Preparation of 1-Aryl-2-bromo-3,3-difluorocyclopropenes

1-Aryl-2-bromo-3,3-difluorocyclopropanes were prepared from the reaction of 2′,2′-difluorostyrene and dibromocarbene instead of from 1-aryl-2-haloacetylenes and difluorocarbene. These results are rationalised by the energy gap between HOMO(styrene), HOMO(acetylene) and LUMO(CX2). The title compounds were converted to methyl arylpropynoate in MeOH solution in quantitative yield.

Mass spectra of 3,3‐difluoro‐1‐halo‐2‐arylcyclopropenes

The electron ionization (EI) mass spectra of a series of 3,3-difluoro-1-halo-2-arylcyclo- propenes (1, 2) give the fragments [M-X](+) (X: Br, Cl) as the base peaks. A comparison of tandem mass spectrometry (MS/MS) profiles of the m/z 151 ions recorded from compounds 1 and 2 and 3-bromo-3,3-difluoro-1-phenylcyclopropyne (5), 1,1,2,2-tetrafluoro-3-phenyl- cyclopropane (6), 1,1,2,2-tetrafluoroindane (7), and 2,3,3-trifluoroindene (8) suggested that the structure of the derived [M-X](+) fragment ion is more likely that of a substituted cyclopropenium ion. The results from calculations using the density functional theory (DFT) method support this MS/MS analysis.

Preparation of arylspiro[2.4]hept-5-enes from aryldibromocyclopropanes via diallylation and metathesis reaction

A series of arylspiro[2.4]hept-5-enes can be prepared from aryl-diallylcyclopropanes by using Grubbs’ catalyst in good yields.

Preparation and spectroscopic study of 13-substituted 2,11-dithiahexahydro[3.3]paracyclophanes

A series of 13-substituted 2,11-dithiahexahydro[3.3]paracyclophanes each containing a substituent on the benzene ring were prepared for 1H NMR and X-ray diffraction analyses. The benzene ring and the cyclohexane ring demonstrate shielding of the hydrogen(s) of the opposite ring. The benzene ring is distorted by the substituent on that ring.

Preparation of [2.2]-para-, meta-, and ortho-cyclophanes containing a 1,3-cyclohexano group

[2.2]-para-, meta-, and ortho-Cyclophanes containing a 1,3-cyclohexane ring bridged with two carbons were prepared through a coupling reaction to form dithiacyclophane, followed by oxidation to yield the sulfone and then pyrolysis.

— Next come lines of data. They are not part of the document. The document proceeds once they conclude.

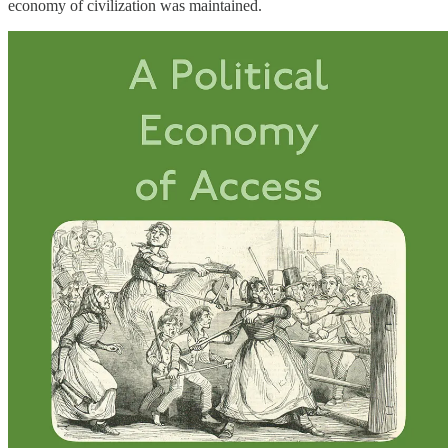
economy of civilization was maintained.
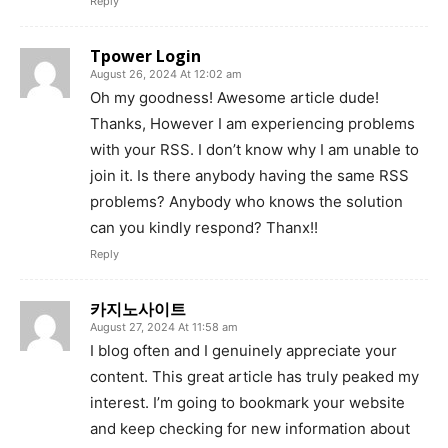
Reply
Tpower Login
August 26, 2024 At 12:02 am
Oh my goodness! Awesome article dude!
Thanks, However I am experiencing problems
with your RSS. I don’t know why I am unable to
join it. Is there anybody having the same RSS
problems? Anybody who knows the solution
can you kindly respond? Thanx!!
Reply
카지노사이트
August 27, 2024 At 11:58 am
I blog often and I genuinely appreciate your
content. This great article has truly peaked my
interest. I’m going to bookmark your website
and keep checking for new information about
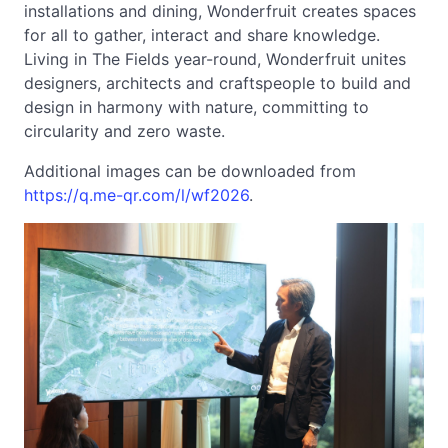
installations and dining, Wonderfruit creates spaces
for all to gather, interact and share knowledge.
Living in The Fields year-round, Wonderfruit unites
designers, architects and craftspeople to build and
design in harmony with nature, committing to
circularity and zero waste.
Additional images can be downloaded from
https://q.me-qr.com/l/wf2026
.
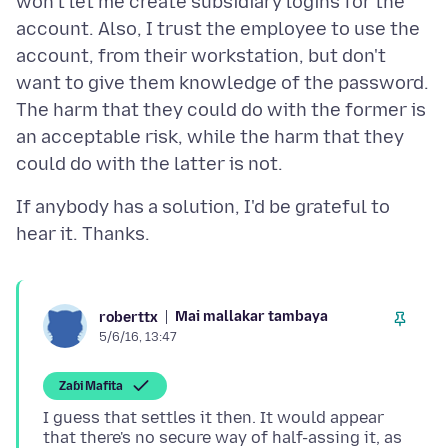
won't let me create subsidiary logins for the
account. Also, I trust the employee to use the
account, from their workstation, but don't
want to give them knowledge of the password.
The harm that they could do with the former is
an acceptable risk, while the harm that they
If anybody has a solution, I'd be grateful to
Mai mallakar tambaya
roberttx
5/6/16, 13:47
Zaɓi Mafita
I guess that settles it then. It would appear
that there's no secure way of half-assing it, as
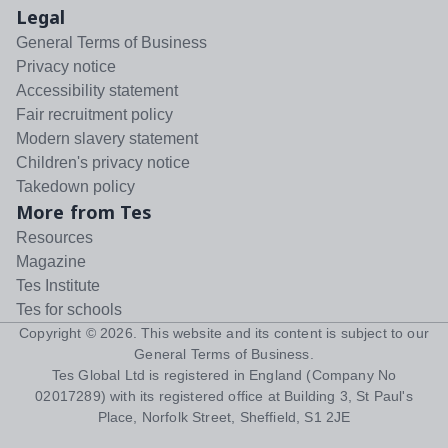
Legal
General Terms of Business
Privacy notice
Accessibility statement
Fair recruitment policy
Modern slavery statement
Children's privacy notice
Takedown policy
More from Tes
Resources
Magazine
Tes Institute
Tes for schools
Copyright ©
2026
. This website and its content is subject to our
General Terms of Business
.
Tes Global Ltd is registered in England (Company No
02017289) with its registered office at Building 3, St Paul's
Place, Norfolk Street, Sheffield, S1 2JE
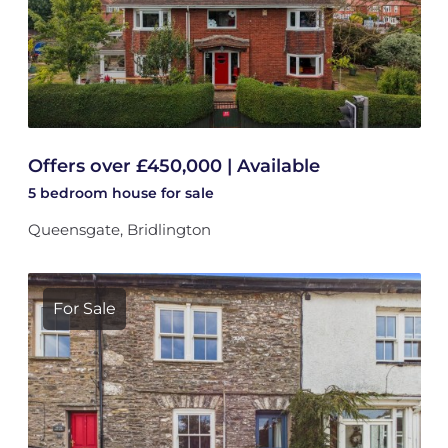
Offers over £450,000 | Available
5 bedroom
house
for sale
Queensgate, Bridlington
For Sale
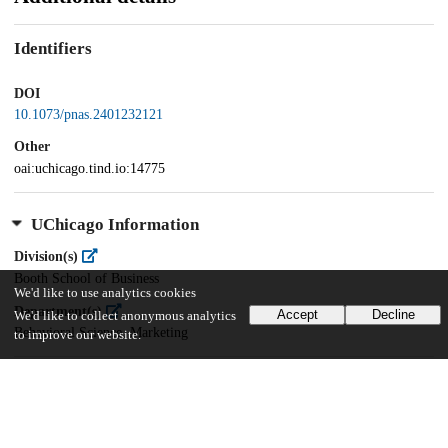
Identifiers
DOI
10.1073/pnas.2401232121
Other
oai:uchicago.tind.io:14775
UChicago Information
Division(s)
Booth School of Business
We'd like to use analytics cookies
Department(s)
Accept
Decline
We'd like to collect anonymous analytics
Behavioral Science, Marketing
to improve our website.
31
529
VIEWS
DOWNLOADS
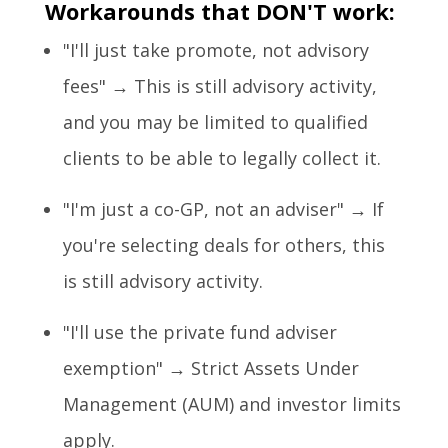
Workarounds that DON'T work:
"I'll just take promote, not advisory
fees" → This is still advisory activity,
and you may be limited to qualified
clients to be able to legally collect it.
"I'm just a co-GP, not an adviser" → If
you're selecting deals for others, this
is still advisory activity.
"I'll use the private fund adviser
exemption" → Strict Assets Under
Management (AUM) and investor limits
apply.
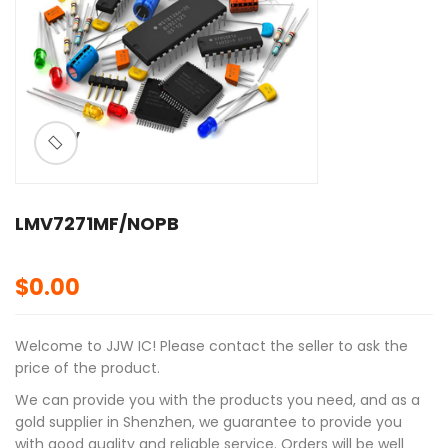
ðŸ”
LMV7271MF/NOPB
$
0.00
Welcome to JJW IC! Please contact the seller to ask the
price of the product.
We can provide you with the products you need, and as a
gold supplier in Shenzhen, we guarantee to provide you
with good quality and reliable service. Orders will be well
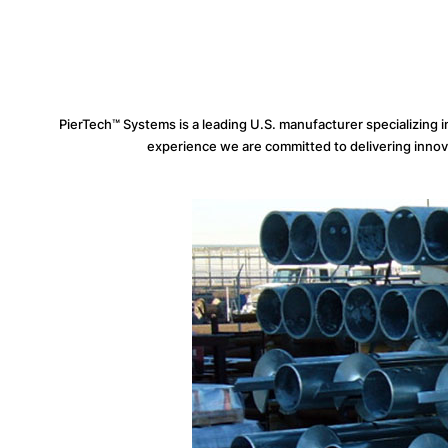
PierTech™ Systems is a leading U.S. manufacturer specializing 
experience we are committed to delivering innovati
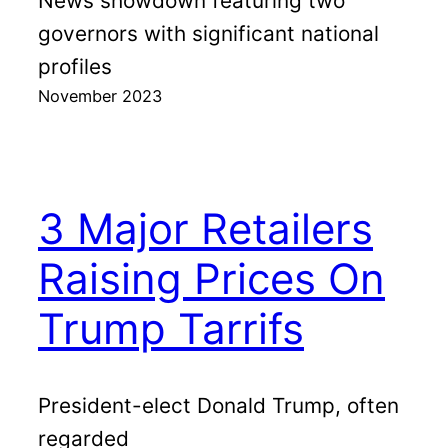
News showdown featuring two
governors with significant national
profiles
November 2023
3 Major Retailers
Raising Prices On
Trump Tarrifs
President-elect Donald Trump, often
regarded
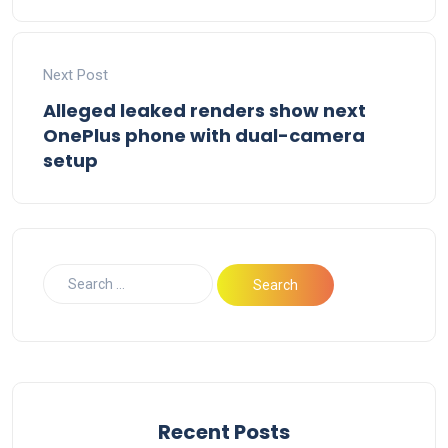
Next Post
Alleged leaked renders show next
OnePlus phone with dual-camera
setup
Recent Posts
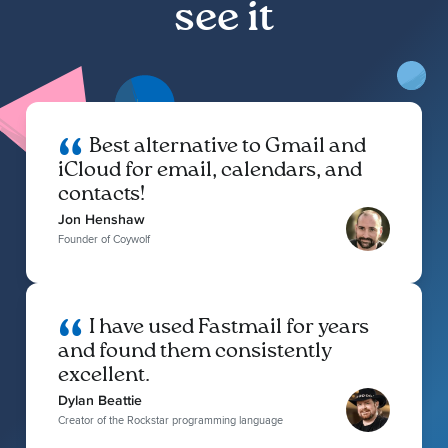
see it
Best alternative to Gmail and
iCloud for email, calendars, and
contacts!
Jon Henshaw
Founder of Coywolf
I have used Fastmail for years
and found them consistently
excellent.
Dylan Beattie
Creator of the Rockstar programming language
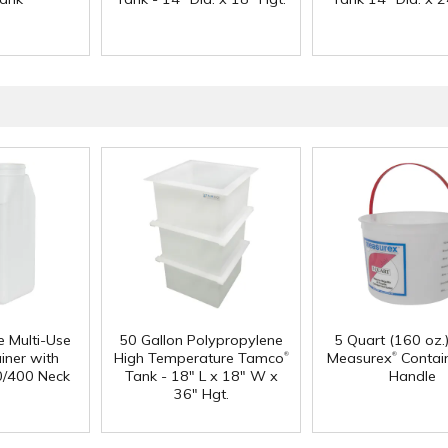
e Multi-Use
50 Gallon Polypropylene
5 Quart (160 oz.
®
®
iner with
High Temperature Tamco
Measurex
Contain
0/400 Neck
Tank - 18" L x 18" W x
Handle
36" Hgt.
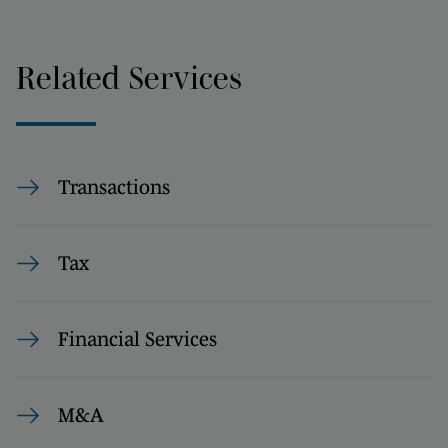
Related Services
Transactions
Tax
Financial Services
M&A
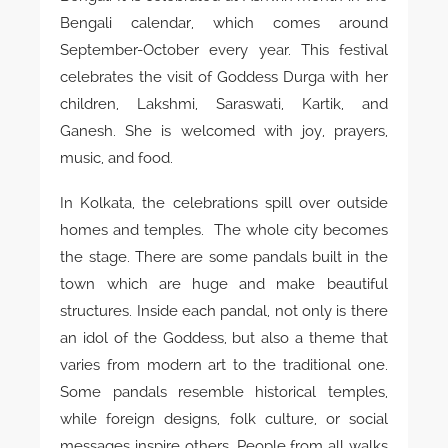
Bengali calendar, which comes around
September-October every year. This festival
celebrates the visit of Goddess Durga with her
children, Lakshmi, Saraswati, Kartik, and
Ganesh. She is welcomed with joy, prayers,
music, and food.
In Kolkata, the celebrations spill over outside
homes and temples. The whole city becomes
the stage. There are some pandals built in the
town which are huge and make beautiful
structures. Inside each pandal, not only is there
an idol of the Goddess, but also a theme that
varies from modern art to the traditional one.
Some pandals resemble historical temples,
while foreign designs, folk culture, or social
messages inspire others. People from all walks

Preparation of [2.2]meta- and ortho-Paracyclophanes Containing the Cyclohexano Group

[2.2]Metaparacyclophane (20, cis-tricyclo[9.2.2.14,8]octadeca-4,6,8(16)-triene) and [2.2]orthoparacyclophane (22, cis-tricyclo[10.2.2.04,9]octadeca-4,6,8-triene) containing a 1,4-cyclohexano group bridged with two carbons are prepared through a coupling reaction to form the dithiacyclophanes, oxidation yields the sulfones followed by pyrolysis.

3-Aryl-3-hydroxy-2,2,4,4-tetramethylcyclobutanones and Related Compounds.

3-aryl-3-hydroxy-2,2,4,4-tetramethylcyclobutanones and 1-aryl-2,2,4-trimethyl-1,3-pentadiones were prepared from arylation of 1,1,3,3-tetramethyl-5,8-dioxapiro [3,4]octan-2-one followed by hydrolysis using THF and HCl respectively.

Oxidation of 3-Aryl-4-(1-hydroxyethyl)sydnones using DMSO-Ac2O as Oxidant

Treatment of 3-aryl-4-(1-hydroxyethyl)sydnones with DMSO-Ac2O yielded esters and ketones, depending on the amount of Ac2O used; application of a limited amount of Ac2O with DMSO as an oxidant has been found to be the only method to convert the title compounds to the ketones.